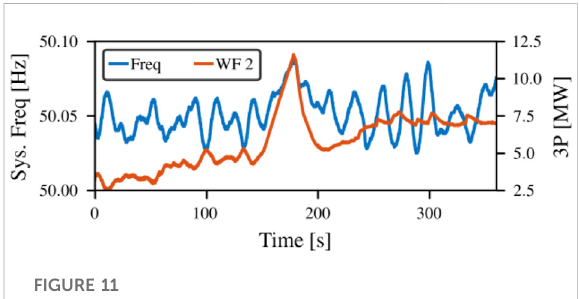
FIGURE 11 VLF Oscillation corresponding to 7.5 MW perturbation at a wind farm on Ireland ’ s power system.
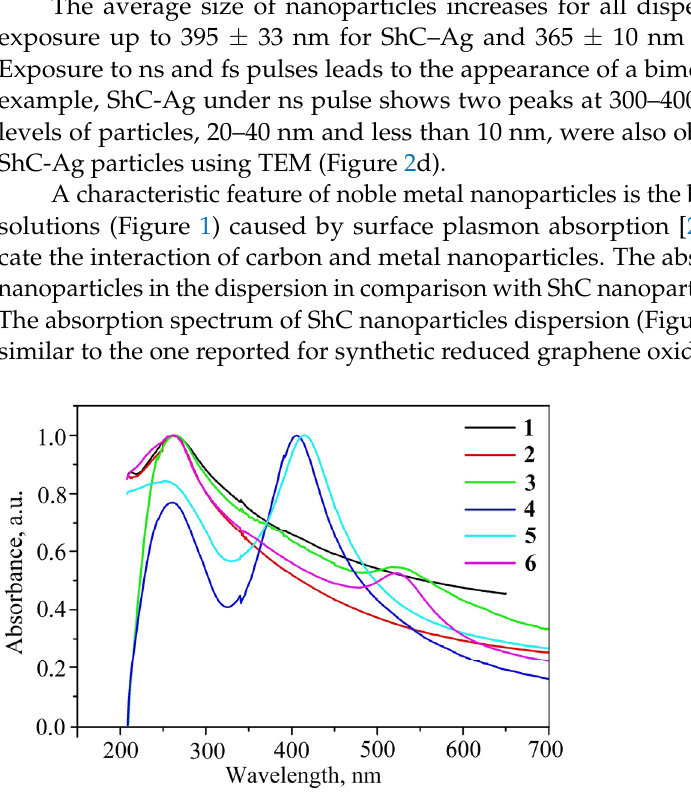
Figure 3. UV-visible adsorption spectra of aqueous dispersions of ShC initial (1), irradiated by nanosec laser (2); its hybrids irradiated by nanosec laser: ShC-Au-ns (3); ShC-Ag-ns (4) and irradiated by femtosec laser: ShC + Ag-fs (5); ShC-Au (6). The main peak observed in the UV spectra of water ShC dispersions is a plasmon peak at 261 nm (Table 1), which indicates a high degree of conjugation and sp 2 -hybridization of graphene ShC fragments and the lower energy of corresponding π - π * transition capable of contributing to the position of the 260 nm peak graphene [24].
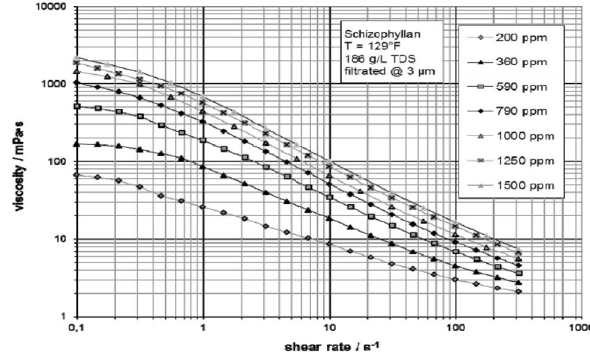
Fig. 8 Viscosity versus shear rate of Schizophyllan (from Leonhardt et al.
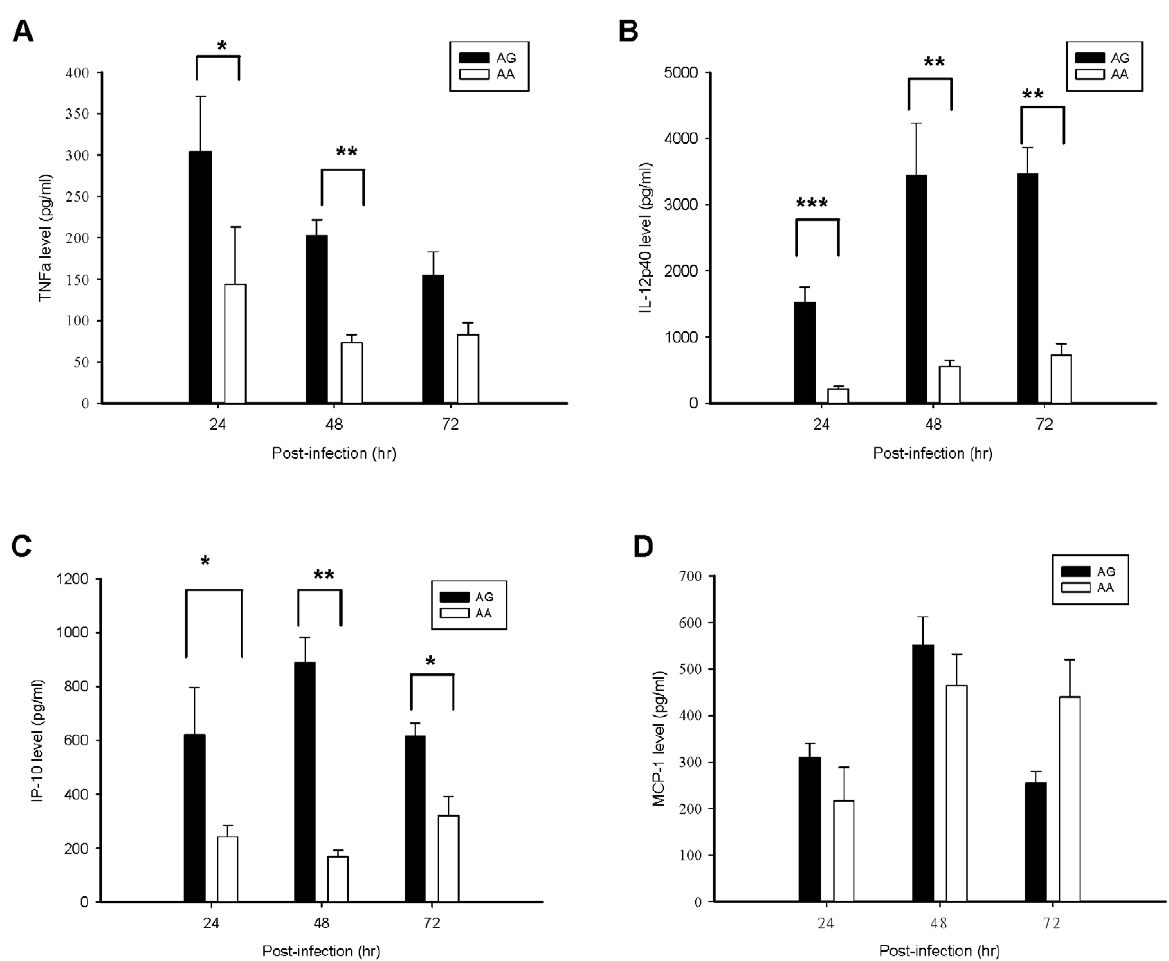
Figure 3. Kinetic cytokine/chemokine production by DEN-infected MDDCs from individuals with AA or AG genotype of rs4804803. The supernatant of TNF a , IL-12p40, IP-10 and MCP-1 levels were measured using ELISA after DEN infection at MOI of 5 for 24 to 72 h. The production of TNF a (A), IL-12p40 (B), and IP-10 (C) levels after DEN-2 infection was significantly higher in MDDCs from individuals with AG genotype than those with AA genotype. The production of MCP-1 (D) after DEN-2 infection was not significantly different between the two groups. The results are shown as mean 6 s.e.m. from subjects with AA (n=8) or AG (n=8) genotype in three independent experiments. Statistical values were determined by Mann-Whitney U test. Asterisk (*) indicates a significant difference ( p , 0.05). ** indicates p , 0.01; *** p , 0.001.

YOUR ASSIGNMENT
Please restate all of the listing above word for word, with no pictures.

SOLUTION FOR THIS TASK
FIGURE 11 VLF Oscillation corresponding to 7.5 MW perturbation at a wind farm on Ireland ’ s power system.
Figure 3. UV-visible adsorption spectra of aqueous dispersions of ShC initial (1), irradiated by nanosec laser (2); its hybrids irradiated by nanosec laser: ShC-Au-ns (3); ShC-Ag-ns (4) and irradiated by femtosec laser: ShC + Ag-fs (5); ShC-Au (6). The main peak observed in the UV spectra of water ShC dispersions is a plasmon peak at 261 nm (Table 1), which indicates a high degree of conjugation and sp 2 -hybridization of graphene ShC fragments and the lower energy of corresponding π - π * transition capable of contributing to the position of the 260 nm peak graphene [24].
Fig. 8 Viscosity versus shear rate of Schizophyllan (from Leonhardt et al.
Figure 3. Kinetic cytokine/chemokine production by DEN-infected MDDCs from individuals with AA or AG genotype of rs4804803. The supernatant of TNF a , IL-12p40, IP-10 and MCP-1 levels were measured using ELISA after DEN infection at MOI of 5 for 24 to 72 h. The production of TNF a (A), IL-12p40 (B), and IP-10 (C) levels after DEN-2 infection was significantly higher in MDDCs from individuals with AG genotype than those with AA genotype. The production of MCP-1 (D) after DEN-2 infection was not significantly different between the two groups. The results are shown as mean 6 s.e.m. from subjects with AA (n=8) or AG (n=8) genotype in three independent experiments. Statistical values were determined by Mann-Whitney U test. Asterisk (*) indicates a significant difference ( p , 0.05). ** indicates p , 0.01; *** p , 0.001.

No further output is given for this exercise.